Harness engineering is the discipline of designing and optimizing the scaffolding around an AI model — the prompts, tools, memory, environment, control loop and guardrails — so the model performs reliably on real tasks. Its core premise: as base models converge in raw capability, competitive advantage shifts from the model itself to the harness built around it. The same model can pass or fail a task depending almost entirely on its harness.
Patterns
2What is Enterprise RAG?
Enterprise RAG (retrieval-augmented generation) is the pattern of grounding a model's answers in an organization's own documents, retrieved at query time, instead of relying on the model's parametric memory. It lets a company use private, current and governed knowledge — policies, manuals, tickets, contracts — without retraining a model, while keeping access control, citations and auditability that enterprises require.

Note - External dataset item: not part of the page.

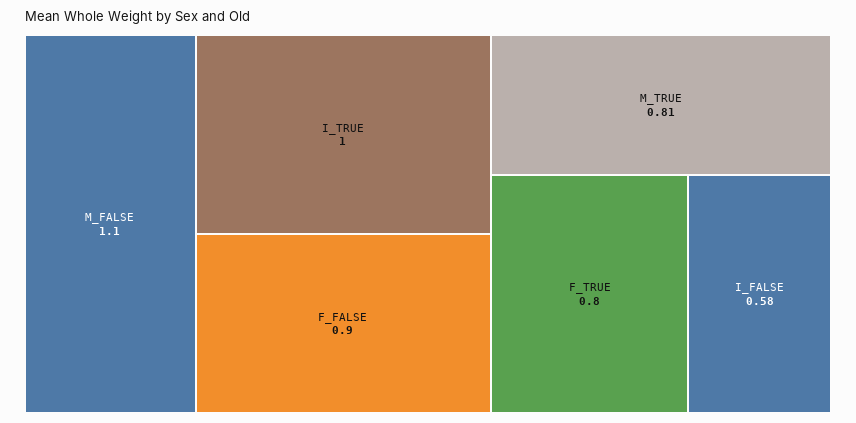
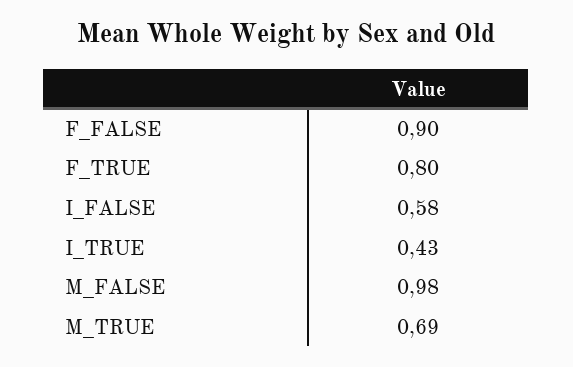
M_FALSE: 1.1 -> 0.98
I_TRUE: 1 -> 0.43
M_TRUE: 0.81 -> 0.69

What is the Human-in-the-Loop Pattern?
Human-in-the-loop (HITL) is a design pattern where a person reviews, approves or corrects an AI system's output before it takes effect — especially for high-impact actions. Instead of full autonomy, the agent proposes and a human disposes. It is a primary control for managing risk in agentic systems and a recurring requirement in AI governance frameworks like the EU AI Act and NIST AI RMF.
Governance
3What is AI Governance?
AI governance is the set of policies, processes, roles and controls that ensure AI is built and used responsibly, legally and safely. It spans risk management, accountability, transparency, security and compliance across the AI lifecycle. In practice it operationalizes recognized frameworks — the EU AI Act, the NIST AI Risk Management Framework and ISO/IEC 42001 — into concrete controls an organization can implement, evidence and audit.
What are AI Guardrails?
Guardrails are runtime controls that constrain what goes into and comes out of an AI system, keeping its behavior safe, on-policy and compliant. They check and filter inputs and outputs, validate tool actions, block disallowed content and enforce limits — sitting around the model as a safety layer. Guardrails are a primary, operational control in AI governance and a key defense against misuse and prompt injection.
What is Prompt Injection?
Prompt injection is an attack in which malicious instructions hidden in the input to a language model hijack its behavior — making it ignore its rules, leak data or misuse tools. It tops the OWASP Top 10 for LLM applications. The root cause is that models cannot reliably separate trusted instructions from untrusted content, so any text an agent reads — a web page, a document, a tool result — can carry an attack.